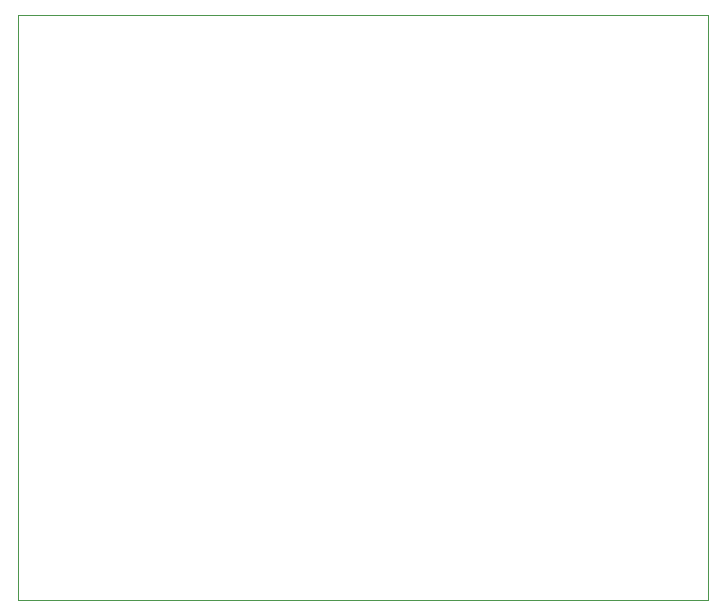
<source format=gbr>
%TF.GenerationSoftware,KiCad,Pcbnew,5.1.9*%
%TF.CreationDate,2021-02-27T11:03:33+05:30*%
%TF.ProjectId,charger,63686172-6765-4722-9e6b-696361645f70,rev?*%
%TF.SameCoordinates,Original*%
%TF.FileFunction,Profile,NP*%
%FSLAX46Y46*%
G04 Gerber Fmt 4.6, Leading zero omitted, Abs format (unit mm)*
G04 Created by KiCad (PCBNEW 5.1.9) date 2021-02-27 11:03:33*
%MOMM*%
%LPD*%
G01*
G04 APERTURE LIST*
%TA.AperFunction,Profile*%
%ADD10C,0.050000*%
%TD*%
G04 APERTURE END LIST*
D10*
X173990000Y-57150000D02*
X115570000Y-57150000D01*
X173990000Y-106680000D02*
X173990000Y-57150000D01*
X115570000Y-106680000D02*
X173990000Y-106680000D01*
X115570000Y-57150000D02*
X115570000Y-106680000D01*
M02*

</source>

TASK TO COMPLETE.
When you reproduce the entries above, keep every word exact and leave the images out.

RESPONSE TO THE TASK.
<source format=gbr>
%TF.GenerationSoftware,KiCad,Pcbnew,5.1.9*%
%TF.CreationDate,2021-02-27T11:03:33+05:30*%
%TF.ProjectId,charger,63686172-6765-4722-9e6b-696361645f70,rev?*%
%TF.SameCoordinates,Original*%
%TF.FileFunction,Profile,NP*%
%FSLAX46Y46*%
G04 Gerber Fmt 4.6, Leading zero omitted, Abs format (unit mm)*
G04 Created by KiCad (PCBNEW 5.1.9) date 2021-02-27 11:03:33*
%MOMM*%
%LPD*%
G01*
G04 APERTURE LIST*
%TA.AperFunction,Profile*%
%ADD10C,0.050000*%
%TD*%
G04 APERTURE END LIST*
D10*
X173990000Y-57150000D02*
X115570000Y-57150000D01*
X173990000Y-106680000D02*
X173990000Y-57150000D01*
X115570000Y-106680000D02*
X173990000Y-106680000D01*
X115570000Y-57150000D02*
X115570000Y-106680000D01*
M02*

</source>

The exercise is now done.